HDF5 bindings in Mojo!

hdf5-mojo: High level HDF5 bindings for Mojo (first release) :tada:

I’ve been working on porting a lot of my scientific stack and well-known computational & physics libraries to Mojo (look forward to some more library spam from me xD), and HDF5 is a core dependency in that workflow, so this happened :slight_smile:

It’s honestly been really cool to see how much Mojo has evolved over the past ~2 years. Early on, porting scientific libraries was… painful :sweat_smile:. Now it’s almost smooth sailing, with a few hiccups here and there. Super excited for what’s coming next!!!

This is an early release of hdf5-mojo, a set of high-level bindings to the HDF5 C library with a Mojo-friendly API. It’s usable today, but still evolving.


What this is right now

A simple two-layer design:

  • Low-level (hdf5/bindings.mojo)
    Thin FFI wrapper over the HDF5 C API (HDF5Lib) for cases where you need full control.

  • High-level (hdf5/api.mojo)
    Ergonomic interface (H5File, NDArray) for most use cases.

In practice, you’ll almost always use the high-level API.


What works now

  • Read 1D / 2D datasets without knowing shapes ahead of time
  • Read scalar attributes from groups/datasets
  • Create files and write datasets (row-major)
  • Safe group creation via require_group
  • Automatic HDF5 library discovery via $CONDA_PREFIX (pixi-friendly)

:sparkles: Example

Check out the examples for a more complete walkthrough with sample data.

from hdf5 import H5File

def main() raises:
    var f = H5File("data.h5")

    # Read scalar attributes
    var emin   = f.read_scalar_attr[DType.float64]("/group", "min_energy")
    var nnodes = f.read_scalar_attr[DType.int32]("/group", "number_energy_nodes")

    # Read 1-D and 2-D datasets (sizes discovered automatically)
    var xs  = f.read_1d[DType.float64]("/group/dataset")
    var mat = f.read_2d[DType.float64]("/group/matrix")

    print(xs[0], mat[0, 0])

    xs.free()
    mat.free()
    f.close()
6 Likes

Wow, this is really cool! I’m thrilled to see integration into the HDF world. I suspect Mojo is really useful to many folks in the space. Do you have an idea of what a cool demo built on top of HDF support could be?

Thanks! Really appreciate it! Mojo has made this a lot more practical than it used to be.

I’m mainly using HDF5 right now to port some particle physics simulation libraries and other scientific libraries (I will be posting updates on this soon! some cool gsl stuff!) that depend heavily on it. On top of that, we just added some foundational layers for GPU support in NuMojo! So I think a pretty compelling demo would be:

  • loading HDF5 datasets directly in Mojo.
  • reading them straight into a NuMojo NDArray buffer
  • running processing on CPU/GPU seamlessly, and writing results back to HDF5.

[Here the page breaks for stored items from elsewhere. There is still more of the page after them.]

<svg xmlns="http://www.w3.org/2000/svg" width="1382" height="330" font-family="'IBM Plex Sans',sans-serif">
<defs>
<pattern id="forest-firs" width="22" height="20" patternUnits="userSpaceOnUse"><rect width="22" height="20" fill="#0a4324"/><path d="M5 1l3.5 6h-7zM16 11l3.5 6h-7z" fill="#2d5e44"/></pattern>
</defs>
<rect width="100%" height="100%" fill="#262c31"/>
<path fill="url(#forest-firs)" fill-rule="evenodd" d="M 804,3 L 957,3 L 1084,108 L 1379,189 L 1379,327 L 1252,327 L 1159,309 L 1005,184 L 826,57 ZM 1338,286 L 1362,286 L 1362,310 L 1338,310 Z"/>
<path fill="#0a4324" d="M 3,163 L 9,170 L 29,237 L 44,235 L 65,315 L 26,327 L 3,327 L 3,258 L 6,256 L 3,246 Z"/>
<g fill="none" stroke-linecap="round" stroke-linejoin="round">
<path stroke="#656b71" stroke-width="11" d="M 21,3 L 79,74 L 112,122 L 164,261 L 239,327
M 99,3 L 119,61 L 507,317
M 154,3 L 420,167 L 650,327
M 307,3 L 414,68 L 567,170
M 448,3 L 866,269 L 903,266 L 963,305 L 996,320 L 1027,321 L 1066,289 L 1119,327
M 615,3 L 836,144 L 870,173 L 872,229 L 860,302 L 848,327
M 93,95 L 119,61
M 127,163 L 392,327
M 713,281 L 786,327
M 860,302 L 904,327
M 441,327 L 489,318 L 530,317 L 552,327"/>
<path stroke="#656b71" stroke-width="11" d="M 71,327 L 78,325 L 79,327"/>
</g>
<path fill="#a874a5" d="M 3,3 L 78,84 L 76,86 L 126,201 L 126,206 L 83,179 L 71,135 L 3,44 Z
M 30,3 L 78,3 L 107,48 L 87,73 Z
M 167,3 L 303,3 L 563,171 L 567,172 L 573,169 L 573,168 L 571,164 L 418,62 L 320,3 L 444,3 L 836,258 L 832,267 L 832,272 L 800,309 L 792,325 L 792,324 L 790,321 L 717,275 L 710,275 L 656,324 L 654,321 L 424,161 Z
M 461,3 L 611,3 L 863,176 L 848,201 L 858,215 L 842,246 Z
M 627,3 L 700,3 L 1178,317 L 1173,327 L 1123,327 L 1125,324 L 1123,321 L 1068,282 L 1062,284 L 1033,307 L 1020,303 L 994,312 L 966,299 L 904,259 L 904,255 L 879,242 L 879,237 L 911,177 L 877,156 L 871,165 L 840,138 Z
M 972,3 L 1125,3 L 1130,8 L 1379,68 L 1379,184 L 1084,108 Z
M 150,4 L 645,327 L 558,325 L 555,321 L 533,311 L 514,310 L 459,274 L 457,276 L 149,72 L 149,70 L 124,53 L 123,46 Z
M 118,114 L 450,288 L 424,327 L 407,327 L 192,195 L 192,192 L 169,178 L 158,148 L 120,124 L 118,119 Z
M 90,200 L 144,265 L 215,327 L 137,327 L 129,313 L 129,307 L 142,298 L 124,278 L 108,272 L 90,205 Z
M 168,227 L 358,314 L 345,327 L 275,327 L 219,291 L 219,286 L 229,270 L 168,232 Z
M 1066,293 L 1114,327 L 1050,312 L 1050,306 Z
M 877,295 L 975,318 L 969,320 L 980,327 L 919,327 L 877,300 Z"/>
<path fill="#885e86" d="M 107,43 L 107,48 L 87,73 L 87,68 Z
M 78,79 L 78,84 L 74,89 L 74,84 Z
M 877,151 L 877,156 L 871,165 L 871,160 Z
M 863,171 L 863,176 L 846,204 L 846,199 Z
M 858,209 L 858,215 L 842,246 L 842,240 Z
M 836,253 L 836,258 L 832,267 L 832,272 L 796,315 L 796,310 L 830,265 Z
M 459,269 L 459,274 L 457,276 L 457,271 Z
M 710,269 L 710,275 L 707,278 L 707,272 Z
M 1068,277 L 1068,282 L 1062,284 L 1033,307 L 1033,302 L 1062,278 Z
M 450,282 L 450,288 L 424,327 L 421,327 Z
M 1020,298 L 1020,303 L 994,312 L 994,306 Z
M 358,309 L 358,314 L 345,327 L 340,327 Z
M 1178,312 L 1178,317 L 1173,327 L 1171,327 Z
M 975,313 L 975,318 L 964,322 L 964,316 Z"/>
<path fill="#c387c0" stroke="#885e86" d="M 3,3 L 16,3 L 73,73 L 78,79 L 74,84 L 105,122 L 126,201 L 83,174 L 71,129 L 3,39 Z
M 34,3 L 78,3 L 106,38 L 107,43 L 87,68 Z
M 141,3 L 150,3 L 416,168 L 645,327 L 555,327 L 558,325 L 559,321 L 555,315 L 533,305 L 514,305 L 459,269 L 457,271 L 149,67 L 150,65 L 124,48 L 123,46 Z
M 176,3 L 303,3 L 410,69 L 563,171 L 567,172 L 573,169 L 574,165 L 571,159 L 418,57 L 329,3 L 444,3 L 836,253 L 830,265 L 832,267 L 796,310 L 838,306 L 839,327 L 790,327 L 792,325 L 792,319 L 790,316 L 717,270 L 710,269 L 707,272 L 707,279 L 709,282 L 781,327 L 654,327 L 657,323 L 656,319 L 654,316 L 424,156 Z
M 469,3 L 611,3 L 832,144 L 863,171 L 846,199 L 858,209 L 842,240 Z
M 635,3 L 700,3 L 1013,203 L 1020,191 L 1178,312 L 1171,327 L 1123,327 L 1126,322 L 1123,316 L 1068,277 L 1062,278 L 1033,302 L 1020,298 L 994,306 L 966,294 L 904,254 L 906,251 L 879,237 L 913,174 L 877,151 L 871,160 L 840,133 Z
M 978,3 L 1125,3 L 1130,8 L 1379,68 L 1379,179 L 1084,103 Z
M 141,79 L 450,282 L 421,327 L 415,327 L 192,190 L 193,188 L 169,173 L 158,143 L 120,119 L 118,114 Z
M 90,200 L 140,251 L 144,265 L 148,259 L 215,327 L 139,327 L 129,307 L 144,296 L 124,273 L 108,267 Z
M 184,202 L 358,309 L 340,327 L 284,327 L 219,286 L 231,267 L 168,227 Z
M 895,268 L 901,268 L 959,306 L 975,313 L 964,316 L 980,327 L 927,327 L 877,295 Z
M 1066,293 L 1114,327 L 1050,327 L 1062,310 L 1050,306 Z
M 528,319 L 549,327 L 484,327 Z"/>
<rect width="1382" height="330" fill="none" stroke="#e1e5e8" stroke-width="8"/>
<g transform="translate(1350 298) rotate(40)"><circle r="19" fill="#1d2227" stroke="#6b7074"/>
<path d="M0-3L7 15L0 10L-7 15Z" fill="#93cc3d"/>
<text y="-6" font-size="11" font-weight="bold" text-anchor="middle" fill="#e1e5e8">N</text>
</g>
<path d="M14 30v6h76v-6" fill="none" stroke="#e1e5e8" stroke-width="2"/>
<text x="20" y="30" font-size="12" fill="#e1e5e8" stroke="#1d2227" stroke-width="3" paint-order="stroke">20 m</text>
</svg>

HDF5 still has to materialize data from disk, but since it reads into a user-provided buffer, we can skip intermediate representations and write directly into our array memory. That keeps the pipeline pretty tight after I/O. Another direction I’m interested in is streaming large datasets (very common in particle physics) in chunks and applying GPU ops on the fly.

Still exploring, but definitely feels like there’s some fun stuff to build here!

1 Like

Ideally one day we would have an xarray like API so that calculations like mine written in Mojo could take advantage of parallel IO as well.